Capture keys let an external surface create Snag reports without a signed-in workspace session.
Use them when the reporter is outside the product:
- website feedback widgets
- public bug forms
- embedded "Report a problem" buttons
- server-side upload relays that submit capture data into Snag
Do not use capture keys for the browser extension. The extension has its own one-time exchange flow documented in Browser Extension.
A capture key is an organization-scoped public identifier with three important constraints:
- it belongs to exactly one organization
- it is limited to an explicit list of allowed origins
- it can be revoked at any time
The server stores these fields:
public_keynamestatusallowed_originslast_used_atrevoked_at
In practice, the key answers one question:
Can this external website or service open a public upload session for this organization?
Signed-in workspace members can already create reports through the authenticated upload-session flow. A public website widget cannot.
Capture keys bridge that gap:
- the workspace owner creates a key in
Settings -> Capture - the external client uses that key to request a short-lived capture token
- Snag verifies the origin and action
- Snag returns direct upload instructions
- the external client uploads artifacts and finalizes the report
This keeps public capture separate from internal workspace auth.
Create a key inside Snag with:
- a human-readable name such as
Marketing site widget - one or more allowed origins such as
https://app.example.com
The API creates a public_key that looks like ck_....
The external client requests a one-time token for the create action:
POST /api/v1/public/capture/tokens
{
"public_key": "ck_...",
"origin": "https://widget.example.com",
"action": "create"
}Snag checks that:
- the key exists
- the key is active
- the origin is explicitly allowed
Then the client creates a public upload session:
POST /api/v1/public/capture/upload-sessions
{
"public_key": "ck_...",
"origin": "https://widget.example.com",
"capture_token": "...",
"media_kind": "screenshot",
"meta": {
"source": "widget"
}
}The response includes:
upload_session_tokenfinalize_token- signed artifact upload URLs
The client uploads the files directly to storage using the returned signed PUT URLs.
Depending on the flow, this usually includes:
- screenshot or video
- debugger JSON
Before finalizing, the client asks for a second one-time token:
POST /api/v1/public/capture/tokens
{
"public_key": "ck_...",
"origin": "https://widget.example.com",
"action": "finalize"
}POST /api/v1/public/capture/finalize
{
"public_key": "ck_...",
"origin": "https://widget.example.com",
"capture_token": "...",
"upload_session_token": "...",
"finalize_token": "...",
"title": "Checkout button does nothing",
"summary": "User clicked submit and nothing happened",
"visibility": "organization"
}For public capture, the response exposes the share URL when the report is public. It does not return an internal workspace report URL.

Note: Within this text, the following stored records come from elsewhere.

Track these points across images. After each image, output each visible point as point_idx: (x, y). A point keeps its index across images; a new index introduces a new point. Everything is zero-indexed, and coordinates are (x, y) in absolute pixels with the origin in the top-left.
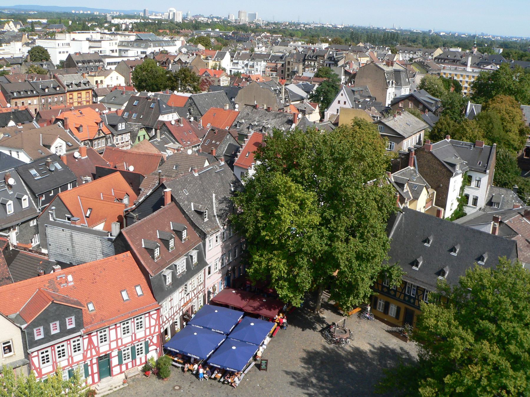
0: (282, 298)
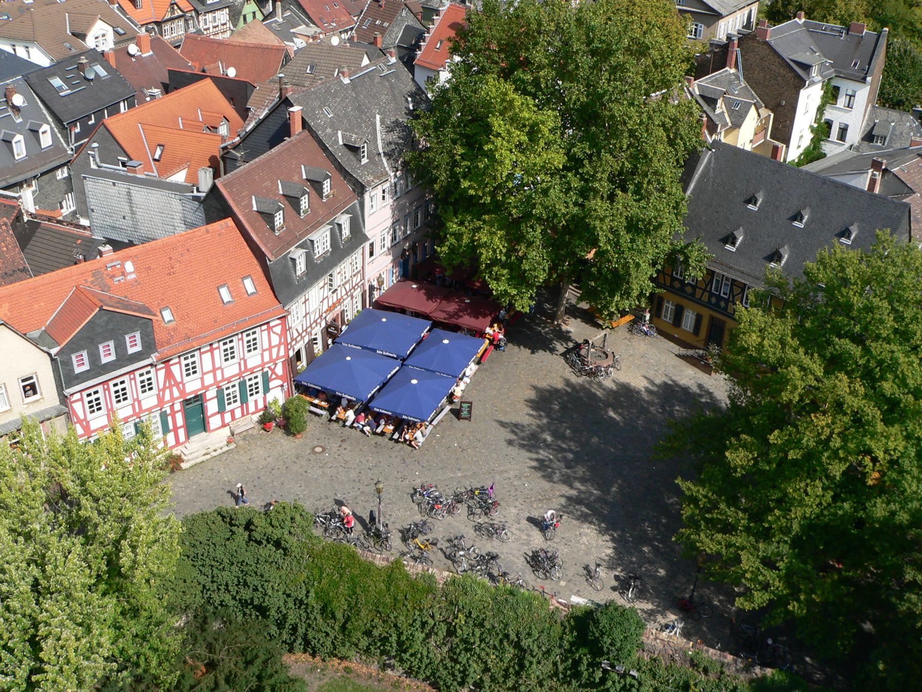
0: (498, 298)
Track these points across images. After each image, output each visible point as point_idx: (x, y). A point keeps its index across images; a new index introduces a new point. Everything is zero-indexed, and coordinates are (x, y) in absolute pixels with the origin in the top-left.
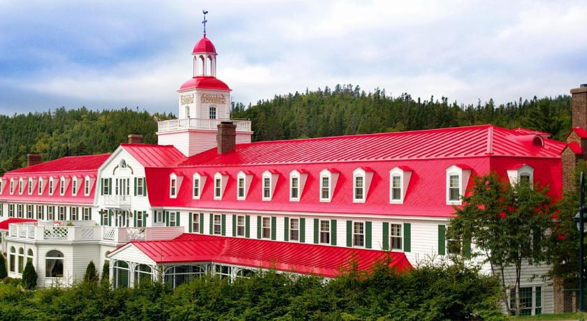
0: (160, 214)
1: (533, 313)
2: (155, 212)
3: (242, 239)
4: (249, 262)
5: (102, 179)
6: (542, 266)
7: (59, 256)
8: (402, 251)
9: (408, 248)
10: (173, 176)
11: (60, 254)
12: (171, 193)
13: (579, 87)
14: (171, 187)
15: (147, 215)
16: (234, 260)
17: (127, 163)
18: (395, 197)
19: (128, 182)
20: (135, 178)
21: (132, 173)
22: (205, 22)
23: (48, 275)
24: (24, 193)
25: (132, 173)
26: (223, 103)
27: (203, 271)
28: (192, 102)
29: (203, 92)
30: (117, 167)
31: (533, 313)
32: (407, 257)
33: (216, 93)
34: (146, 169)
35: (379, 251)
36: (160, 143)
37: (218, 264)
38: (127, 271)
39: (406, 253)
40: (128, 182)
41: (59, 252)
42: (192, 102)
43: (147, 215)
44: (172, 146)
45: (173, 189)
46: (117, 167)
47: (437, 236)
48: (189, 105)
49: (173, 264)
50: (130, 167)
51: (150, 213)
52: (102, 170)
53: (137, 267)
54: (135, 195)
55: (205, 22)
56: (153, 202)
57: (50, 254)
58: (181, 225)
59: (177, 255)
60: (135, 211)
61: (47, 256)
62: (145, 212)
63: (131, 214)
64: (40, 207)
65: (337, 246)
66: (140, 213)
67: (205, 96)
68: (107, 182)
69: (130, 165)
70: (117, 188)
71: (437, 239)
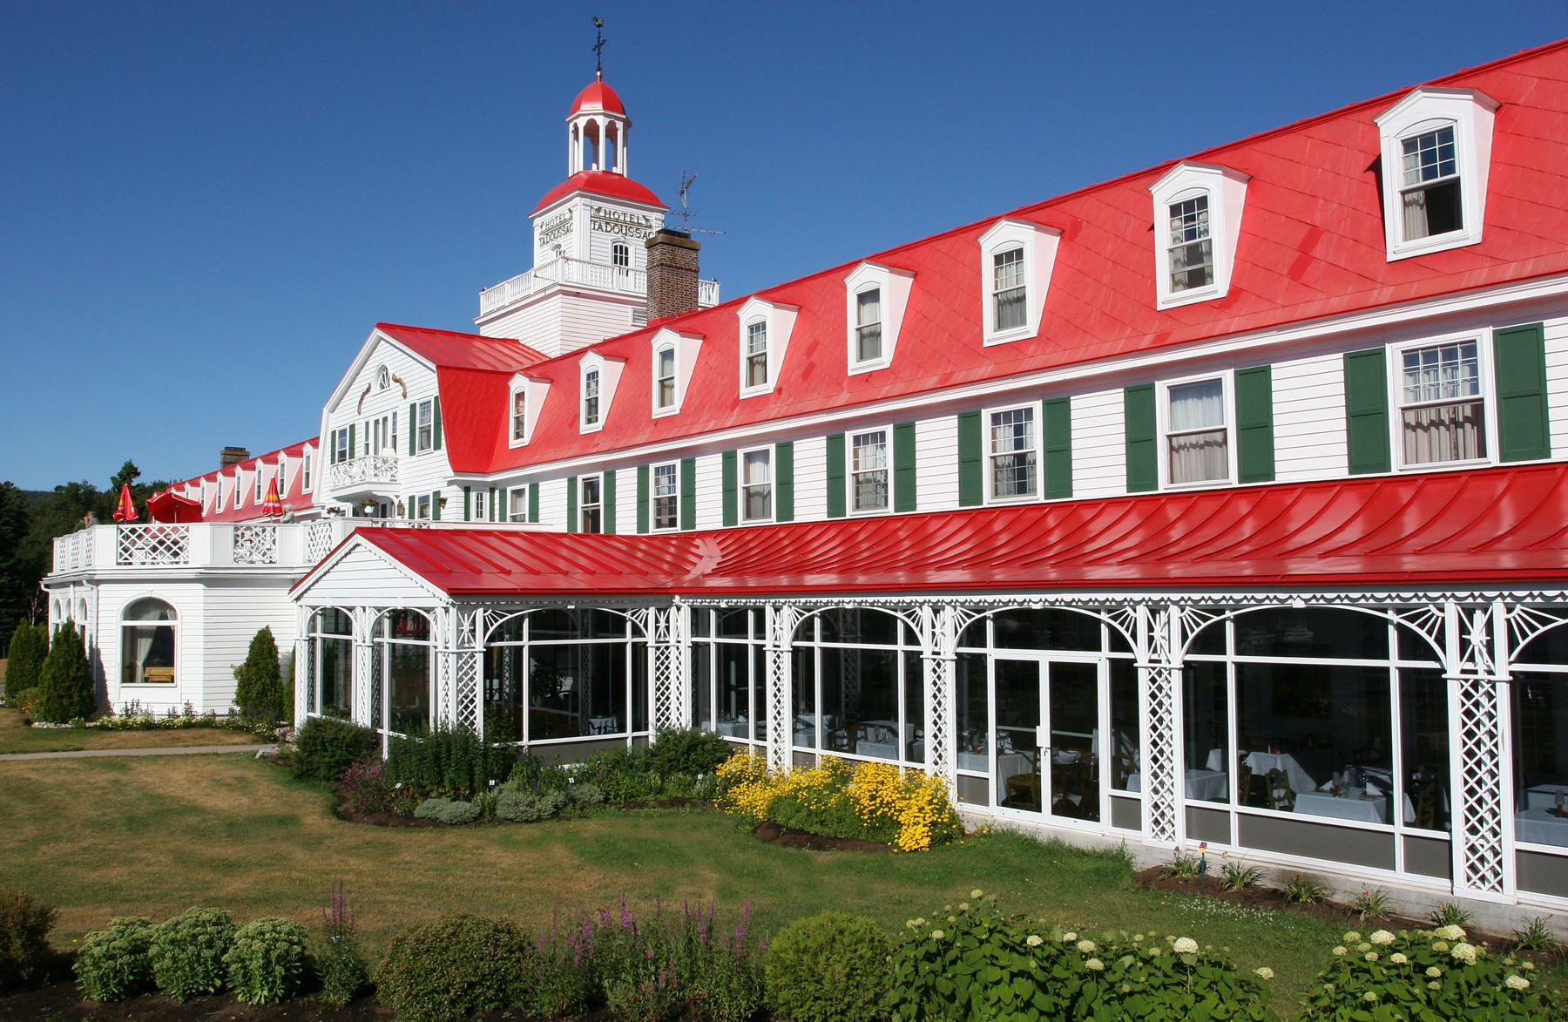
6: (229, 664)
7: (163, 617)
12: (571, 136)
14: (512, 414)
15: (444, 501)
19: (394, 423)
20: (413, 407)
21: (405, 396)
22: (598, 46)
23: (129, 675)
25: (405, 396)
27: (637, 631)
29: (597, 204)
37: (698, 602)
38: (426, 648)
40: (394, 423)
43: (444, 501)
44: (515, 342)
45: (519, 423)
46: (368, 390)
48: (561, 241)
50: (397, 381)
54: (412, 452)
55: (598, 46)
56: (458, 464)
57: (138, 609)
59: (538, 573)
62: (437, 494)
63: (401, 506)
66: (424, 500)
67: (602, 214)
69: (398, 376)
70: (367, 445)
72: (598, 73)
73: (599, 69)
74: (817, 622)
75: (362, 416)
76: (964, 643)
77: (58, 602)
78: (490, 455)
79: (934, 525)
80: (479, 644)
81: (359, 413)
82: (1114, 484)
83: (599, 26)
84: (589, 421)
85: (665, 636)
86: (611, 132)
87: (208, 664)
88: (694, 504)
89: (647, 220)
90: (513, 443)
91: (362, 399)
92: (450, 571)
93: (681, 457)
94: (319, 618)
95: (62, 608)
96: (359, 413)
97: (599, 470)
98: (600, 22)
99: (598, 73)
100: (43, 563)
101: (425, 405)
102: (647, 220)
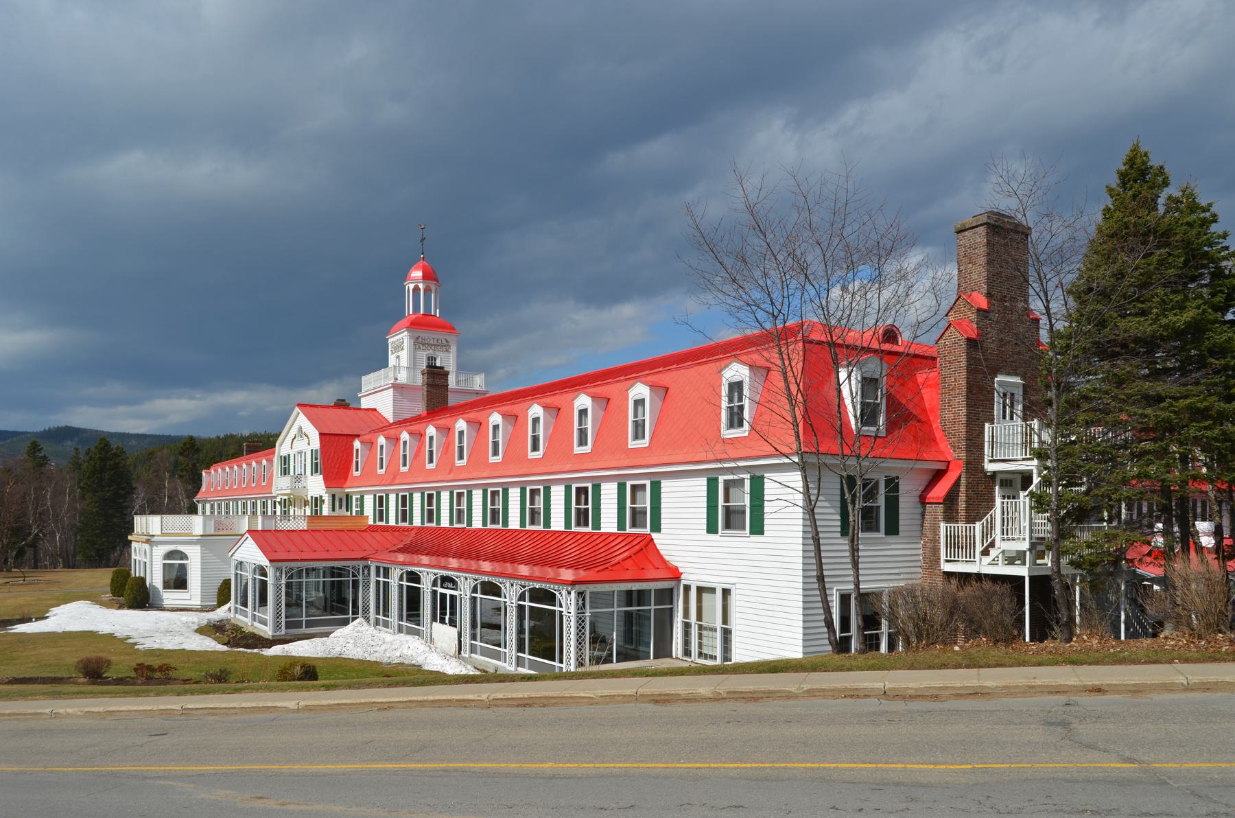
0: (341, 500)
1: (884, 647)
2: (334, 496)
3: (405, 527)
4: (550, 572)
5: (281, 456)
7: (182, 559)
8: (647, 531)
9: (656, 527)
10: (357, 444)
11: (183, 556)
13: (971, 219)
16: (425, 559)
17: (304, 430)
18: (636, 437)
20: (312, 450)
21: (309, 444)
22: (423, 240)
24: (238, 486)
25: (309, 444)
26: (447, 351)
28: (403, 349)
29: (417, 334)
30: (295, 437)
31: (884, 647)
32: (656, 541)
33: (436, 337)
34: (320, 434)
35: (611, 534)
36: (363, 407)
39: (654, 535)
41: (182, 552)
42: (403, 349)
44: (375, 410)
47: (705, 499)
48: (400, 354)
49: (299, 564)
51: (326, 497)
52: (281, 445)
53: (435, 581)
54: (312, 475)
55: (423, 240)
56: (328, 482)
57: (170, 555)
58: (365, 515)
60: (312, 497)
61: (165, 559)
64: (253, 502)
65: (552, 529)
67: (420, 340)
68: (285, 460)
71: (705, 505)
72: (422, 256)
73: (423, 254)
74: (479, 587)
75: (293, 450)
76: (554, 603)
77: (135, 548)
78: (346, 478)
79: (612, 538)
80: (283, 581)
81: (292, 448)
82: (309, 514)
83: (422, 229)
84: (636, 437)
85: (582, 609)
86: (427, 290)
87: (203, 594)
88: (660, 514)
89: (447, 341)
90: (356, 474)
91: (292, 442)
92: (627, 569)
93: (650, 479)
94: (257, 570)
95: (138, 551)
96: (292, 448)
97: (498, 487)
98: (423, 227)
99: (422, 256)
100: (130, 529)
101: (316, 451)
102: (447, 341)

Capture keys are intentionally narrow:
allowed_originsmust match exactly- create and finalize use different one-time tokens
- tokens are signed and single-use
- revoked keys stop working immediately
This is why the client cannot just keep calling the upload endpoints with the bare public_key.
Use capture keys when:
- the reporter is anonymous or outside your organization
- the capture entry point lives on another site
- the client cannot authenticate as a workspace member
Do not use capture keys when:
- the user is already signed into Snag
- you are connecting the browser extension
- you need access to internal workspace pages or issue management
- Create separate keys per surface instead of reusing one key everywhere.
- Keep
allowed_originstight. Prefer exact domains over broad lists. - Revoke keys that are no longer used.
- Name keys by surface, not by team.
Marketing site widgetis better thanFrontend key.